# What you are asked to do
In the passage on Guaraní accentuation rules, where does the stress go when a suffix is atonal?

# Source passage
==================================================

You might be wondering at this point how we can do complex transformations if we can only work with changing a single symbol at once and have no concept of rule ordering. Let’s take a look at the Guaraní accentuation rules to get an idea of how rules can interact.
There are two types of suffixes in Guaraní: tonal (meaning that they bear stress) and atonal (that do not bear stress). If a suffix is atonal the stress should be moved to the previous morpheme.
For example locative marker -pe is atonal, therefore adding -pe to apyka “silla, chair” will result in apykápe and in the case of ava “gente, people”, it will result in avápe.
Let’s define two new sets of tonal and atonal vowels in twol
file:
VowsTon = Á É Í Ó Ú Ý
á é í ó ú ý ;
VowsAton = A E I O U Y
a e i o u y ;
And define a new rule which changes unaccented vowel to accented before the atonal suffix.
"Change vowel to tonal before the atonal suffix"
Va:Vt <=> _ %>: %{m%}: e: ;
where Va in VowsAton
Vt in VowsTon
matched;
The rule states: restrict the realisation of any atonal vowel in VowAton
to appear on the surface as the tonal equivalent
if the suffix -{m}e
(-pe, -me) follows it.
Now check the correct forms for apyka and ava:
$ echo "apyka<n><loc>" | hfst-lookup -qp grn.gen.hfst
apyka<n><loc> apykápe 0,000000
$ echo "ava<n><loc>" | hfst-lookup -qp grn.gen.hfst
ava<n><loc> avápe 0,000000
At the same if the last vowel of the stem is nasal as in irũ “amigo, friend” nothing changes as the tilde ~
symbol in
Guaraní signifies stress as well as an acento agudo.
$ echo "irũ<n><loc>" | hfst-lookup -qp grn.gen.hfst
irũ<n><loc> irũme 0,000000
¡Perfecto!

==================================================

# Stored data
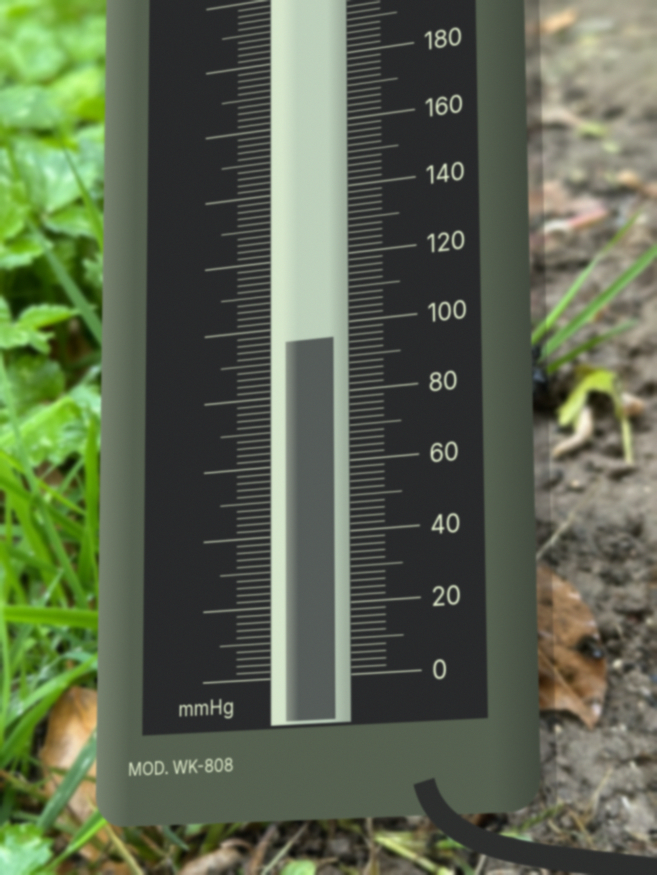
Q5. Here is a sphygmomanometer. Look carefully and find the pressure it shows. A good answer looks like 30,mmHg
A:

==================================================

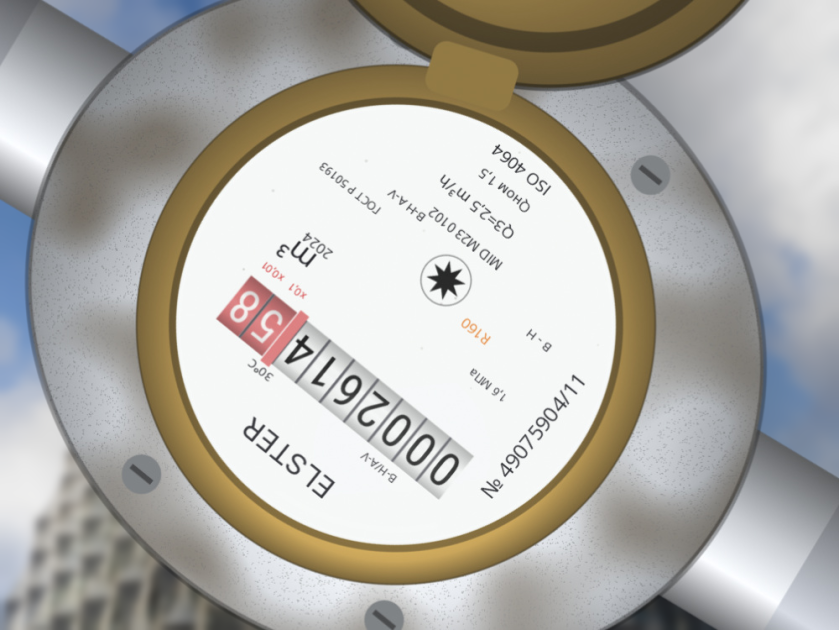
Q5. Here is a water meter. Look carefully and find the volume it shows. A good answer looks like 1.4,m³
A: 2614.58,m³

==================================================

# Output for this task
It moves to the previous morpheme.